* _Assigned task_: Only the lines that hold the word "right" are wanted from this listing.

* _Supplied data_:
Start of Block
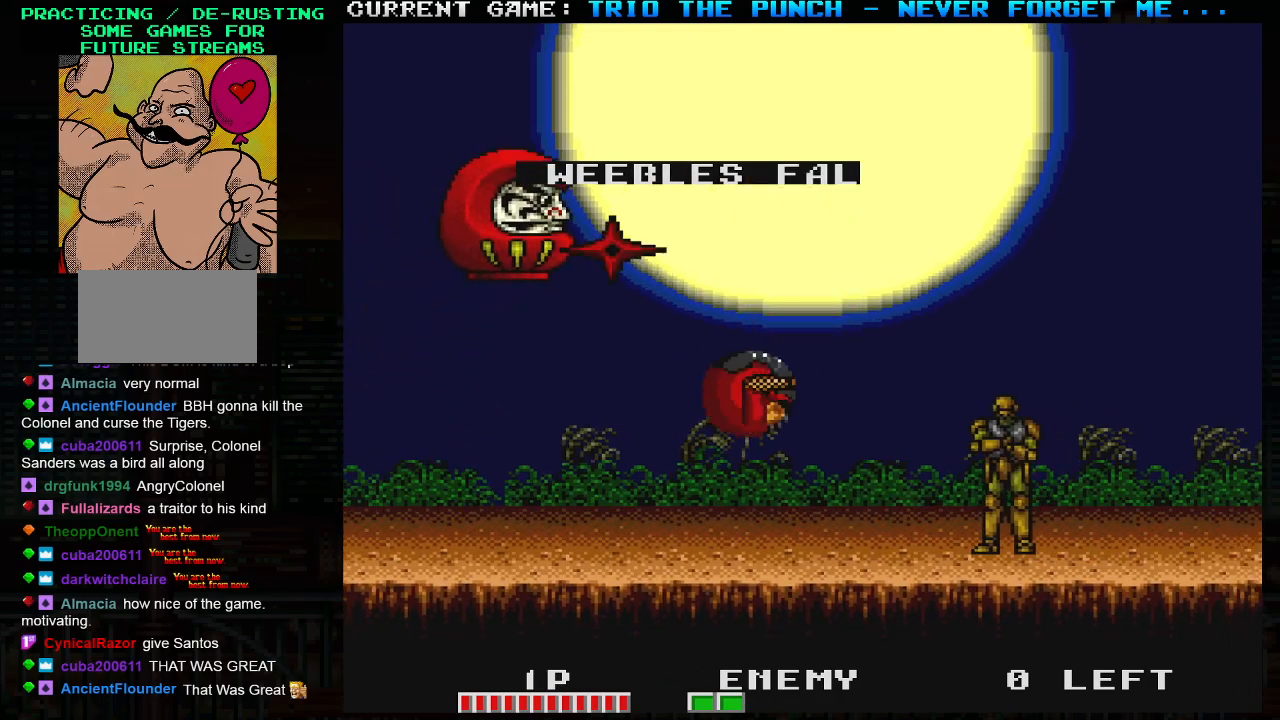
{"buttons": ["TRIANGLE"], "left_stick": "right", "events": [[267, "TRIANGLE", "down"], [383, "left_stick", "right"]]}
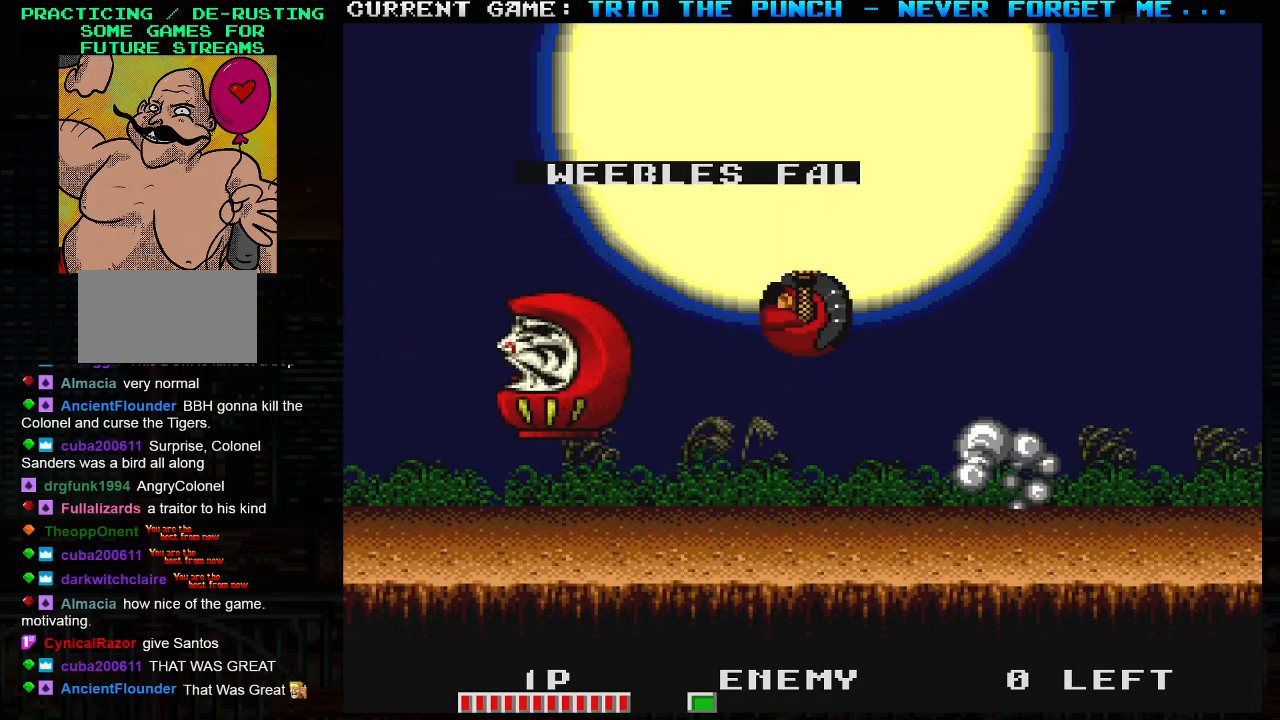
{"buttons": [], "left_stick": "left", "events": [[383, "left_stick", "center"], [433, "left_stick", "left"], [483, "TRIANGLE", "up"]]}
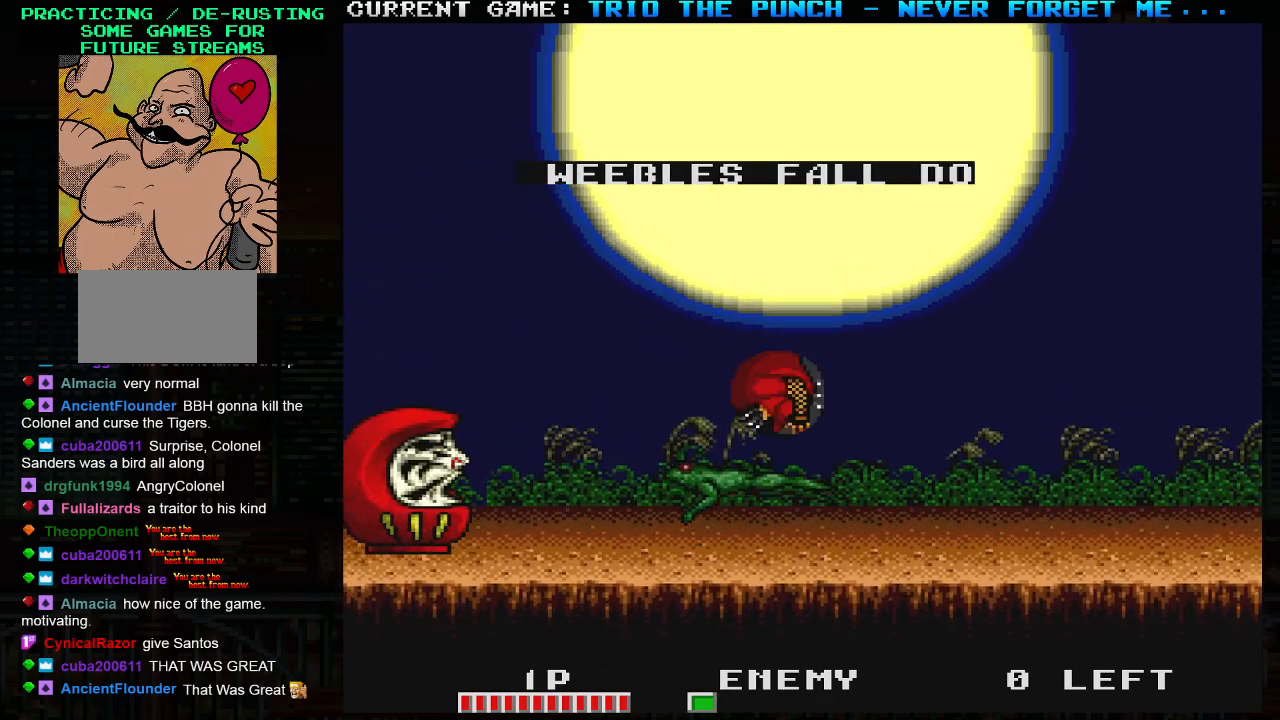
{"buttons": [], "left_stick": "right", "events": [[67, "left_stick", "right"]]}
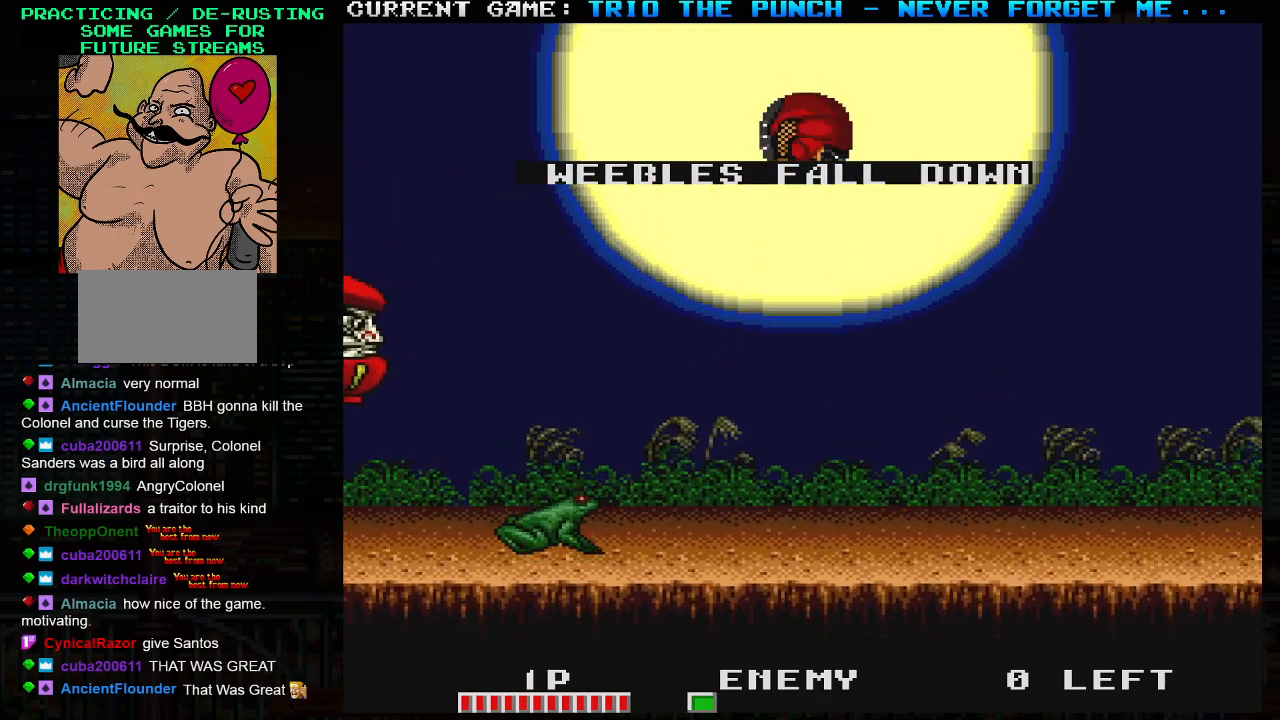
{"buttons": [], "left_stick": "center", "events": [[17, "left_stick", "center"], [67, "left_stick", "left"], [167, "left_stick", "center"], [233, "SQUARE", "down"], [317, "SQUARE", "up"]]}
End of Block
* _Problem solution_:
{"buttons": ["TRIANGLE"], "left_stick": "right", "events": [[267, "TRIANGLE", "down"], [383, "left_stick", "right"]]}
{"buttons": [], "left_stick": "right", "events": [[67, "left_stick", "right"]]}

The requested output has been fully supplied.